### Text:

How to integrate Answer Garden into the classroom: Answer Garden is a fun way for students to brainstorm, plan, and work together.  Pose open-ended thinking questions on your classroom blog or website for students to answers.  Use Answer Garden to host a classroom poll.  Create a geography Answer Garden that gives students a place that they can describe a state or country they are learning about.  Use Answer Garden during reading as a place for students to reflect on different characters, plots, settings, and themes.  In history, give students a date range, event, or historical figure and let them add words to the Answer Garden that describe.  In the primary classroom, type in a phoneme combination and have students submit words that fit the phoneme rule.   Create an answer garden to recognize VIP students in your classroom where each child can answer with a character quality that they appreciate about that student.  The possibilities are endless!  This tool is SO easy to use, try it out in the Answer Garden below.

Where will use Answer Garden?… at AnswerGarden.ch.

Tips: The default settings on Answer Garden only allows students to submit one answer.  You can check the optional “Unlimited Answering” to give students multiple opportunities to submit answers.

Please leave a comment and share how you are using Answer Garden  in your classroom.

Comments (9)

WOW there are a lot of uses for this embed-able tool… WAY beyond just the class room… However this would be an awesome way to encourage feedback in real time. I hope college professors grab on to this concept… it could add a lot of value.

[…] This post was mentioned on Twitter by Shelly S Terrell, ktenkely, Gina Hartman, Kristen Swanson, Tracy Mercier and others. Tracy Mercier said: RT @ShellTerrell: Answer Garden is a cool poll/answer collection tool turns answers into word clouds http://bit.ly/bmiYXs #edtech via @k … […]

[…] 1. Answer Garden. I stumbled across this one in a new blog that I just started subscribing to called iLearn Technology. […]

Immediate feedback is vital for learning, so this is a terrific tool.

Yes, lots of applications beyond the classroom but I love the collaboration it provides for the classroom!

Anyone have success embedding their AnswerGarden into a WordPress blog?

Hi Deb, this is a WordPress blog and I had no trouble embedding the Answer Garden above. Anyone else struggling with a WordPress embed?

Only issue with classroom use is if someone writes something inappropriate- it’s there for everyone to see until you’ve realised and deleted it.

Yes Jacqui, this is an issue when introducing any web 2.0 tool. Another reason it is SO important to teach proper use!

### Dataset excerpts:

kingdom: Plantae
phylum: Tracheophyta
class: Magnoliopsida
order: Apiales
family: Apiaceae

### Required action:
Answer these questions using the Answer Garden text:
(a) In the primary classroom, what does the text suggest typing into Answer Garden?
(b) Which optional setting lets students submit more than one answer?
(c) What problem with classroom use does the comment from Jacqui raise?

### Completed exercise:
(a) A phoneme combination, so students can submit words that fit the phoneme rule.
(b) "Unlimited Answering."
(c) If someone writes something inappropriate, everyone can see it until it is noticed and deleted.